С 1849 года главным архитектором Алжира был Фредерик Шассерио (1802–1896). Именно по его проекту была возведена величественная набережная, примыкающая к площади Мучеников — подножию Касбы. Эта стройная линия обращенных к морю зданий с большими фасадами, колоннадами, портиками тянется вдоль берега на протяжении около двух километров. Внизу за парапетом набережной — железнодорожный вокзал, отделяющий ее от моря и порта, вверху — центральные улицы и кварталы нового города. После 1870 года набережная получила название бульвара Республики, в зданиях, расположенных на нем, были размещены мэрия, префектура, банк, туристические агентства, отели. Чуть выше, параллельно набережной, идет одна из центральных улиц города — Изли, ныне улица Ларби Беи Мхиди. Теперь она продолжает собою старую торговую улицу Аль-Джазаира — Баб-Азун. Между ними, как бы на стыке городов — нового и старого, — находится старейшая площадь Алжира со сквером, накрытым, как шапкой, густыми кронами многовековых латаний. Ныне это место носит имя героического Порт-Саида (в мае 1963 года на освобожденной алжирской земле впервые побывал Гамаль Абдель Насер).
Много исторических эпох, интересов, культур скрестилось здесь. Именно на этом месте состоялась высадка турецкого корсара Барбароссы, затем вокруг были стрельбища янычаров, здесь велись бои с армией Карла V, происходили восстания свободолюбивых алжирцев. Когда-то на этой площади стояла часовня с останками марабута Сиди Мансура, имевшего немалое влияние в Северной Африке XVII века. Стояла она под платаном, запечатленным на многих старинных литографиях. По преданию, платан был посажен самим Сиди Мансуром, любившим сидеть на этом поистине великолепном месте над морем. Когда же в 1846 году встал вопрос о строительстве театра, часовню было решено сломать, прах святого перенести на кладбище к усыпальнице Сиди Абд ар-Рахмана, а знаменитый трехсотлетний платан сохранить. Однако вскоре платан стал засыхать — естественно предположить, что были повреждены его корни, — но арабы создали печальную легенду о том, как старый платан не смог пережить ухода отсюда своего хозяина. Так или иначе, этого векового свидетеля истории пришлось срубить.
Постепенно оживленная площадь становилась центром культурной жизни города — сначала здесь разбивали свои палатки паломники, приходившие поклониться праху Сиди Мансура, — сюда же стали являться и странствующие музыканты, затем здесь же, над берегом, французы выстроили площадки и беседки для выступлений оркестров и солистов, несколько кафе, служивших местом встреч литераторов и актеров.

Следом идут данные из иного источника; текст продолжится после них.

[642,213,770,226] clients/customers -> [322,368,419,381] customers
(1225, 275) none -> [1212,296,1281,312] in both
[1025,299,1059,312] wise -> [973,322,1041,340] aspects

Театральное помещение на 300 мест, сооруженное на углу площади Мучеников и получившее за свою камерность и уют название «Бонбоньерка», было вскоре закрыто из-за близости к собору (еще недавно бывшим мечетью Кечава) и архиепископству (занявшему Дар-Азиза).

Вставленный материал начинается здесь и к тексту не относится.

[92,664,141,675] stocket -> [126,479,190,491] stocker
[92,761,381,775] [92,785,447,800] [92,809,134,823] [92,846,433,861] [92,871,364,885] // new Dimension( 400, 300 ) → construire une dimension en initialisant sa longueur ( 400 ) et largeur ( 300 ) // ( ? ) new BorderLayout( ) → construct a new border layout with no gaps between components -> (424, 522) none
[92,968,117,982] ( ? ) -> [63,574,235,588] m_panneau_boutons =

Центральные улицы — Ларби Бен Мхиди и Мурада Дидуша (бывш. Мишле), после небольшого изгиба у здания почтамта переходящие друг в друга, изобилуют многоэтажными домами, ранее населенными французской аристократией. Разноцветные жалюзи, покрывающие большие отрезки окон и балконов, рельефно выделяются на ярко-белых плоскостях стен и создают то цветовое своеобразие, которое часто наблюдается в архитектуре колониальных стран. Почти все балконы отделаны узорчатыми перилами. Расположенные по обеим сторонам улиц магазины защищены от солнца сводчатыми галереями или, как окна и балконы, прикрыты пестрыми маркизами.
Испугавшись обжигающего африканского солнца, французы строили узкие улицы, на которых и сейчас в самом Центре приходится мириться С односторонним движением. В Алжир была механически перенесена вся эклектика стилей Второй империи и Третьей республики, с домами, вычурно украшенными нишами, карнизами, консолями, плетеными решетками, разноцветными жалюзи, скульптурами и т. д. Это несоответствие, не-продуманность отмечались не раз и во французской литературе. Дюма писал об Алжире: «Множество французских построек сильно вредят единству впечатления, которое производит Алжир как французский город». Мопассан в своем цикле очерков «Под солнцем», посвященных путешествию по Алжиру, говорит о том же: «Европейский квартал Алжира, красивый издали, вблизи производит впечатление нового города, выросшего в совершенно неподходящем для него климате… С первых же шагов вас поражает, вас смущает ощущение плохо примененного к этой стране прогресса, грубой, неуклюжей цивилизации, мало вяжущейся с местными нравами, со здешним небом и с людьми. Скорее мы сами кажемся варварами среди этих варваров, правда, грубых, но живущих у себя дома и выработавших вековые обычаи, смысла которых мы, видимо, до сих пор еще не усвоили».